Maximum extent of the Median empire, ca. 600 BC.
The origin and history of the Medes is quite obscure, as we possess almost no contemporary information, and not a single monument or inscription from Media itself. Josephus relates the Medes to the biblical character, Madai, son of Japeth. “Now as to Javan and Madai, the sons of Japhet; from Madai came the Madeans, who are called Medes, by the Greeks” Antiquities of the Jews, I:6. The Medes appear in history first in 836 BC. The earliest records show that the Assyrian conqueror Shalmaneser II received tribute from them in connection with wars against the tribes of the Zargos.
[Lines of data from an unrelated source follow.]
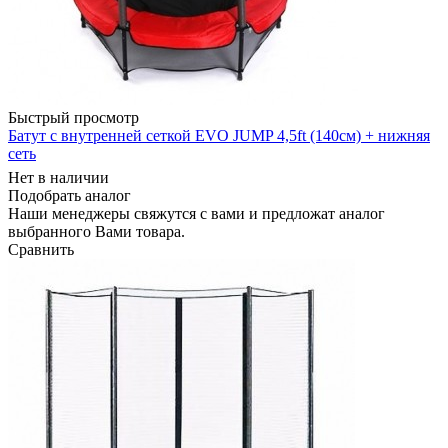
Быстрый просмотр
Батут с внутренней сеткой EVO JUMP 4,5ft (140см) + нижняя
сеть
Нет в наличии
Подобрать аналог
Наши менеджеры свяжутся с вами и предложат аналог
выбранного Вами товара.
Сравнить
His successors undertook many expeditions against the Medes.
In spite of repeated rebellions by the early chieftains against the Assyrian yoke, the Medes paid tribute to Assyria under Sargon’s successors, whenever these kings marched in with their fierce armies.
In the second half of the seventh century BC, the Medes gained their independence and were united by a dynasty. The kings who established the Mede Empire are generally recognized to be Phraortes and his son Cyraxares. They were probably chieftains of a nomadic Mede tribe in the desert and on the south shore of the Caspian, the Manda, mentioned by Sargon, and they likely founded the capital at Ecbatana.
According to Herodotus, the conquests of Cyaxares the Mede were preceded by a Scythian invasion and domination lasting twenty-eight years (under Madius the Scythian, 653-625 BC). The Mede tribes seem to have come into immediate conflict with a settled state to the West known as Mannae, allied with Assyria. Assyrian inscriptions state that the early Mede rulers, who had attempted rebellions against the Assyrians in the time of Esarhaddon and Assur-bani-pal, were allied with chieftains of the Scythians and Jeremiah and Zephaniah in the Old Testament agree with Herodotus that a massive invasion of Syria and Philistia by northern barbarians took place in 626 BC. The state of Mannae was finally conquered and assimilated by the Medes in the year 616 BC.
In 612, Cyaxares conquered Urartu, and with the help of Nabopolassar the Chaldean, succeeded in destroying the Assyrian capital, Nineveh; and by 606, the remaining vestiges of Assyrian control. From then on, the Mede king ruled over much of Iran, Assyria and northern Mesopotamia, Armenia and Cappadocia. His power was very dangerous to his neighbors, and the exiled Jews expected the destruction of Babylonia by the Medes. When Cyaxares attacked Lydia, the kings of Cilicia and Babylon intervened and negotiated a peace in 585 BC, whereby the Halys was established as the Medes’ frontier with Lydia. Nebuchadrezzar of Babylon married a daughter of Cyaxares, and an equilibrium of the great powers was maintained until the rise of the Persians under Cyrus.
In 553 BC Cyrus the Great, king of Persia, rebelled against his grandfather, the Mede King Astyages, son of Cyaxares; he finally won a decisive victory in 550 BC resulting in Astyages’ capture by his own dissatisfied nobles, who promptly turned him over to the triumphant Cyrus. Thus were the Medes subjected to their close kin, the Persians. In the new empire they retained a prominent position; in honor and war, they stood next to the Persians.
When the Persian empire decayed and the Cadusii and other mountainous tribes made themselves independent, eastern Armenia became a special satrapy, while Assyria seems to have been united with Media.
Deioces
It is difficult to separate myth from fact in the case of Deioces. If the account of Herodotus may be trusted, the Medes’ dynasty derived its origin from Deioces, a Mede chieftain in the Zagros, who was, along with his kinsmen, transported by Sargon to Hamath (Haniah) in Syria in 715 BC. At the time of the ascent of Deioces, the Medes lived in separate, autonomous villages, or rather townships. In a period of great lawlessness all over Media he made every effort to enforce justice in his own village; his reputation as an impartial judge thus gradually spread, until finally he claimed that this role was too troublesome and refused to continue administering justice. Lawlessness then reigned anew, worse than before, so that the Medes assembled and at last resolved to elect a king to rule over them. They elected Deioces, who is said to have ruled for fifty-three years. He ordered a strong fortress city to be built, with walls arranged in seven concentric rings; all government authority was centralized in his capital, Ekbatana. He retired to his palace, within the innermost of the seven rings, and surrounded himself with a kind of bodyguard. He enforced law and order by introducing “watchers and listeners” throughout his realm, the forerunners of the Achaemenid “king’s eyes” or “ears. . with the founding of the Median state.”